Work item: Rewrite the text of the records, replacing "established" with "long-standing" everywhere and leaving everything else unchanged. Leave the pictures out of the answer.

The records:
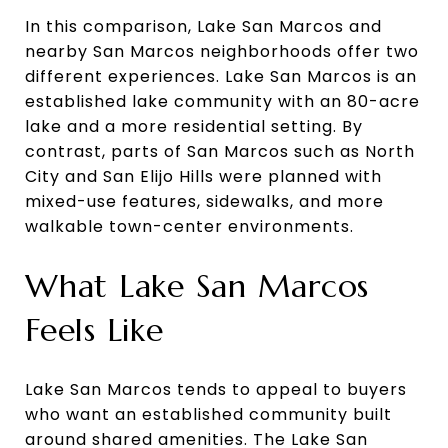
In this comparison, Lake San Marcos and
nearby San Marcos neighborhoods offer two
different experiences. Lake San Marcos is an
established lake community with an 80-acre
lake and a more residential setting. By
contrast, parts of San Marcos such as North
City and San Elijo Hills were planned with
mixed-use features, sidewalks, and more
walkable town-center environments.
What Lake San Marcos
Feels Like
Lake San Marcos tends to appeal to buyers
who want an established community built
around shared amenities. The Lake San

Solution for this task:
In this comparison, Lake San Marcos and
nearby San Marcos neighborhoods offer two
different experiences. Lake San Marcos is an
long-standing lake community with an 80-acre
lake and a more residential setting. By
contrast, parts of San Marcos such as North
City and San Elijo Hills were planned with
mixed-use features, sidewalks, and more
walkable town-center environments.
What Lake San Marcos
Feels Like
Lake San Marcos tends to appeal to buyers
who want an long-standing community built
around shared amenities. The Lake San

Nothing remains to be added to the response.